_What to produce_: Every line from the one with "water bottle: present" through the last line below should be repeated exactly; pictures stay out of the copy.

_Task inputs_:

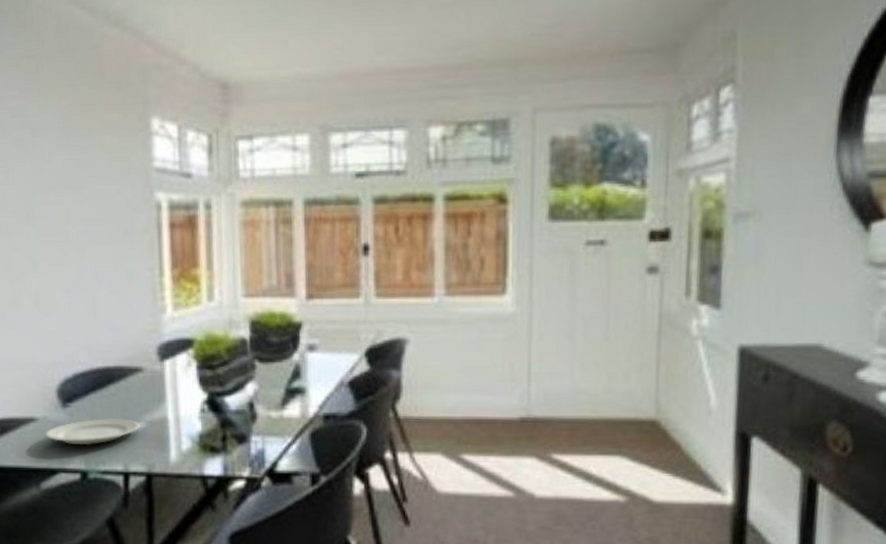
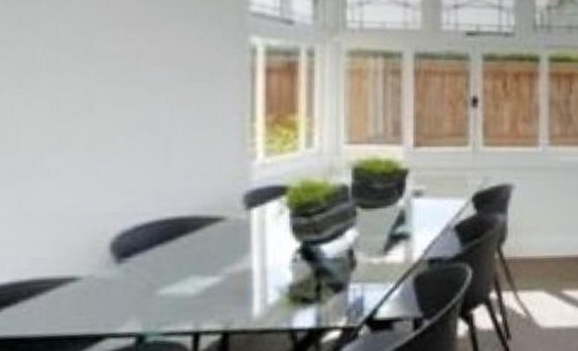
plate: present [45,418,140,446] -> none [90,273,217,305]

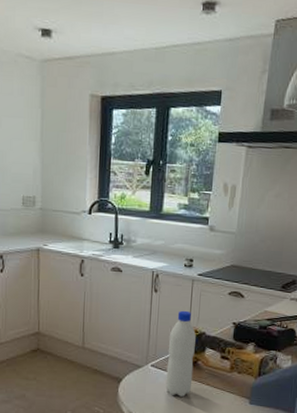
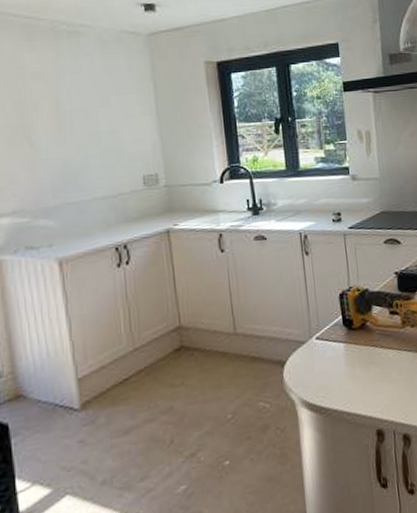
water bottle: present [165,310,196,397] -> none [330,268,365,368]

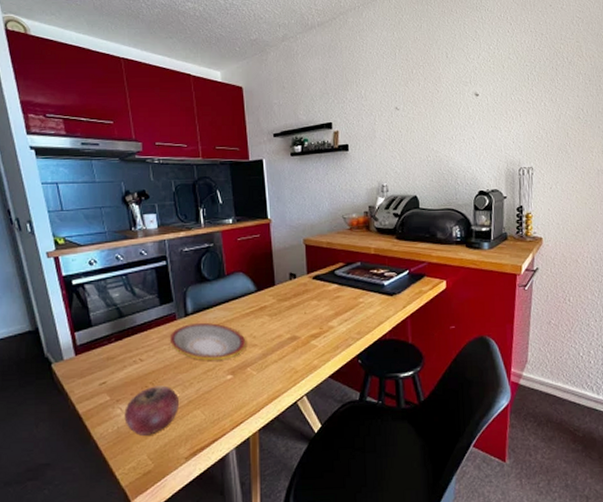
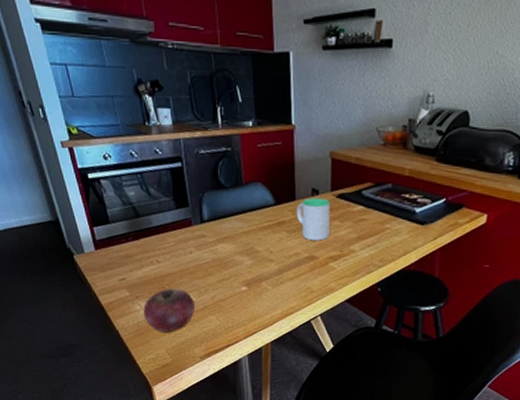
plate: present [169,323,246,360] -> none [185,231,262,271]
mug: none [276,281,310,321] -> present [296,198,331,241]

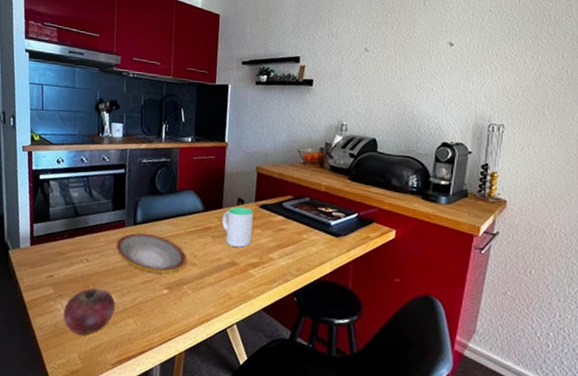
plate: none [185,231,262,271] -> present [115,233,187,273]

_Response area_:
water bottle: present [165,310,196,397] -> none [330,268,365,368]

plate: present [169,323,246,360] -> none [185,231,262,271]
mug: none [276,281,310,321] -> present [296,198,331,241]

plate: none [185,231,262,271] -> present [115,233,187,273]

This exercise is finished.